Work required:
Only an exact repetition of the lines from the one that holds "今回は調整して、枠の中に納めていきましょう。" to the end of the records is wanted.

Data under study:
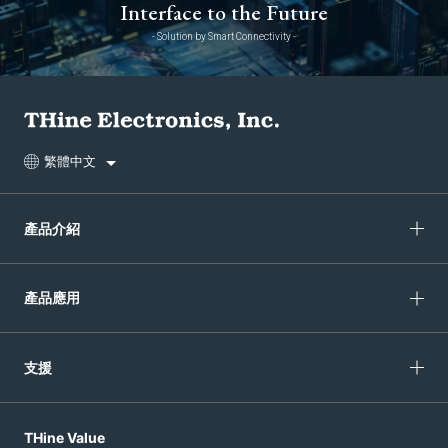
Interface to the Future
- Solution by Smart Connectivity -
繁體中文
產品介紹
產品應用
支援
THine Value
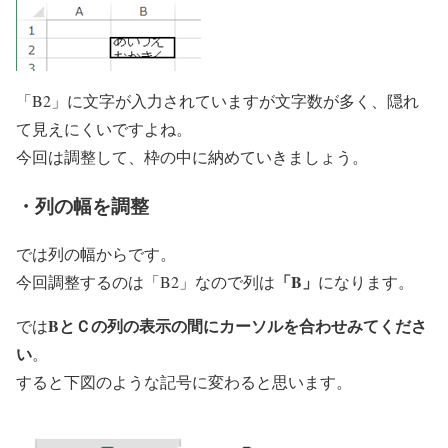
「B2」に文字が入力されていますが文字数が多く、隠れ
て見えにくいですよね。
今回は調整して、枠の中に納めていきましょう。
・列の幅を調整
では列の幅からです。
「B」
今回調整するのは「B2」なので列は
になります。
BとＣの列の表示の間にカーソルを合わせみてくださ
では
い
。
すると下図のような記号に変わると思います。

Task answer:
今回は調整して、枠の中に納めていきましょう。
・列の幅を調整
では列の幅からです。
「B」
今回調整するのは「B2」なので列は
になります。
BとＣの列の表示の間にカーソルを合わせみてくださ
では
い
。
すると下図のような記号に変わると思います。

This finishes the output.